— Dataset entries —
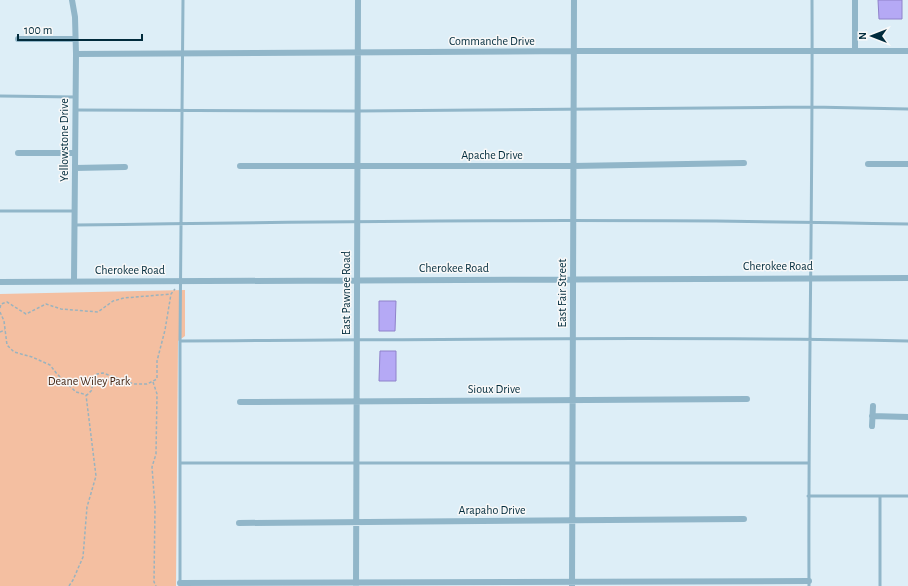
<svg xmlns="http://www.w3.org/2000/svg" width="908" height="586" viewBox="0 0 908 586" font-family="'Alegreya Sans',sans-serif">
<style>
.green{fill:#f4bfa1}
.building{fill:#b5a9f5;stroke:#8f82ca}
.lines{fill:none;stroke-linecap:round;stroke-linejoin:round}
.path{stroke:#9ab3be;stroke-width:1.5;stroke-dasharray:3 2;stroke-linecap:butt}
.service{stroke:#91b6c9;stroke-width:3}
.minor{stroke:#91b6c9;stroke-width:6}
.labels{text-anchor:middle;dominant-baseline:central;stroke-width:3;stroke-linejoin:round;paint-order:stroke}
.street-label{font-size:12px;fill:#012b3c;stroke:#f8f8f8}
.park-label{font-size:12px;fill:#442512;stroke:#f8f8f8}
</style>
<rect width="100%" height="100%" fill="#ddeef7"/>
<!-- green -->
<path class="green" d="M185,290V336L178,341L176,586H0V294Z"/>
<!-- building -->
<path class="building" d="M878,0H902V19H879Z
M379,301H396L395,331H379Z
M380,351H396V381H379Z"/>
<g class="lines">
<!-- path -->
<path class="path" d="M0,308L1,304L7,302L26,314L46,304L61,309L98,312L113,301L124,298L171,294
M0,312L4,321L7,345L14,352L32,357L50,365L57,374L76,392L87,395L92,390V381L97,374L103,373L134,384H147L157,379V361L165,330L171,294L175,289
M0,332L5,330
M153,382L157,394L156,454L152,467L155,507L154,582L156,586
M69,586L73,580L83,557L87,507L96,476L86,395"/>
<!-- service -->
<path class="service" d="M0,96L75,97
M75,110L358,111L812,107L908,109
M0,211H74
M75,225C352,221 630,218 908,224
M180,341C423,340 665,336 908,341
M180,463C389,464 598,462 808,463
M808,496H908
M180,586V341L183,0
M809,586C808,391 813,195 812,0
M880,586V496"/>
<!-- minor -->
<path class="minor" d="M72,0L75,17L76,54L74,281
M18,39H75
M855,51V0
M76,54L574,51H908
M18,153H75
M868,164H908
M240,166H573L744,163
M75,168L125,167
M0,282L908,278
M240,402L747,399
M872,416L908,417
M872,426L873,406
M239,523L744,519
M180,583C389,581 599,582 809,581
M356,586L358,0
M572,586L574,0"/>
</g>
<g class="labels">
<!-- street labels -->
<g class="street-label">
<text x="492" y="41">Commanche Drive</text>
<text transform="translate(64 140) rotate(-90)">Yellowstone Drive</text>
<text x="492" y="155">Apache Drive</text>
<text x="778" y="266">Cherokee Road</text>
<text x="454" y="268">Cherokee Road</text>
<text x="130" y="270">Cherokee Road</text>
<text transform="translate(346 293) rotate(-90)">East Pawnee Road</text>
<text transform="translate(562 293) rotate(-90)">East Fair Street</text>
<text x="494" y="389">Sioux Drive</text>
<text x="492" y="510">Arapaho Drive</text>
</g>
<!-- park labels -->
<g class="park-label">
<text x="89" y="381">Deane Wiley Park</text>
</g>
</g>
<!-- north arrow -->
<g transform="translate(872 36) rotate(270)" stroke="#f8f8f8" stroke-width="3" paint-order="stroke">
<path d="M0-3L7 15L0 10L-7 15Z" fill="#012b3c"/>
<text y="-6" font-size="11" font-weight="bold" text-anchor="middle" fill="#012b3c">N</text>
</g>
<!-- scale -->
<path d="M18 34v6h124v-6" fill="none" stroke="#012b3c" stroke-width="2"/>
<text x="24" y="34" font-size="12" fill="#012b3c" stroke="#f8f8f8" stroke-width="3" paint-order="stroke">100 m</text>
</svg>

— Exercise objective —
Pictures are to be dropped; every line of the records is to be returned unchanged.

— Answer to this task —
<svg xmlns="http://www.w3.org/2000/svg" width="908" height="586" viewBox="0 0 908 586" font-family="'Alegreya Sans',sans-serif">
<style>
.green{fill:#f4bfa1}
.building{fill:#b5a9f5;stroke:#8f82ca}
.lines{fill:none;stroke-linecap:round;stroke-linejoin:round}
.path{stroke:#9ab3be;stroke-width:1.5;stroke-dasharray:3 2;stroke-linecap:butt}
.service{stroke:#91b6c9;stroke-width:3}
.minor{stroke:#91b6c9;stroke-width:6}
.labels{text-anchor:middle;dominant-baseline:central;stroke-width:3;stroke-linejoin:round;paint-order:stroke}
.street-label{font-size:12px;fill:#012b3c;stroke:#f8f8f8}
.park-label{font-size:12px;fill:#442512;stroke:#f8f8f8}
</style>
<rect width="100%" height="100%" fill="#ddeef7"/>
<!-- green -->
<path class="green" d="M185,290V336L178,341L176,586H0V294Z"/>
<!-- building -->
<path class="building" d="M878,0H902V19H879Z
M379,301H396L395,331H379Z
M380,351H396V381H379Z"/>
<g class="lines">
<!-- path -->
<path class="path" d="M0,308L1,304L7,302L26,314L46,304L61,309L98,312L113,301L124,298L171,294
M0,312L4,321L7,345L14,352L32,357L50,365L57,374L76,392L87,395L92,390V381L97,374L103,373L134,384H147L157,379V361L165,330L171,294L175,289
M0,332L5,330
M153,382L157,394L156,454L152,467L155,507L154,582L156,586
M69,586L73,580L83,557L87,507L96,476L86,395"/>
<!-- service -->
<path class="service" d="M0,96L75,97
M75,110L358,111L812,107L908,109
M0,211H74
M75,225C352,221 630,218 908,224
M180,341C423,340 665,336 908,341
M180,463C389,464 598,462 808,463
M808,496H908
M180,586V341L183,0
M809,586C808,391 813,195 812,0
M880,586V496"/>
<!-- minor -->
<path class="minor" d="M72,0L75,17L76,54L74,281
M18,39H75
M855,51V0
M76,54L574,51H908
M18,153H75
M868,164H908
M240,166H573L744,163
M75,168L125,167
M0,282L908,278
M240,402L747,399
M872,416L908,417
M872,426L873,406
M239,523L744,519
M180,583C389,581 599,582 809,581
M356,586L358,0
M572,586L574,0"/>
</g>
<g class="labels">
<!-- street labels -->
<g class="street-label">
<text x="492" y="41">Commanche Drive</text>
<text transform="translate(64 140) rotate(-90)">Yellowstone Drive</text>
<text x="492" y="155">Apache Drive</text>
<text x="778" y="266">Cherokee Road</text>
<text x="454" y="268">Cherokee Road</text>
<text x="130" y="270">Cherokee Road</text>
<text transform="translate(346 293) rotate(-90)">East Pawnee Road</text>
<text transform="translate(562 293) rotate(-90)">East Fair Street</text>
<text x="494" y="389">Sioux Drive</text>
<text x="492" y="510">Arapaho Drive</text>
</g>
<!-- park labels -->
<g class="park-label">
<text x="89" y="381">Deane Wiley Park</text>
</g>
</g>
<!-- north arrow -->
<g transform="translate(872 36) rotate(270)" stroke="#f8f8f8" stroke-width="3" paint-order="stroke">
<path d="M0-3L7 15L0 10L-7 15Z" fill="#012b3c"/>
<text y="-6" font-size="11" font-weight="bold" text-anchor="middle" fill="#012b3c">N</text>
</g>
<!-- scale -->
<path d="M18 34v6h124v-6" fill="none" stroke="#012b3c" stroke-width="2"/>
<text x="24" y="34" font-size="12" fill="#012b3c" stroke="#f8f8f8" stroke-width="3" paint-order="stroke">100 m</text>
</svg>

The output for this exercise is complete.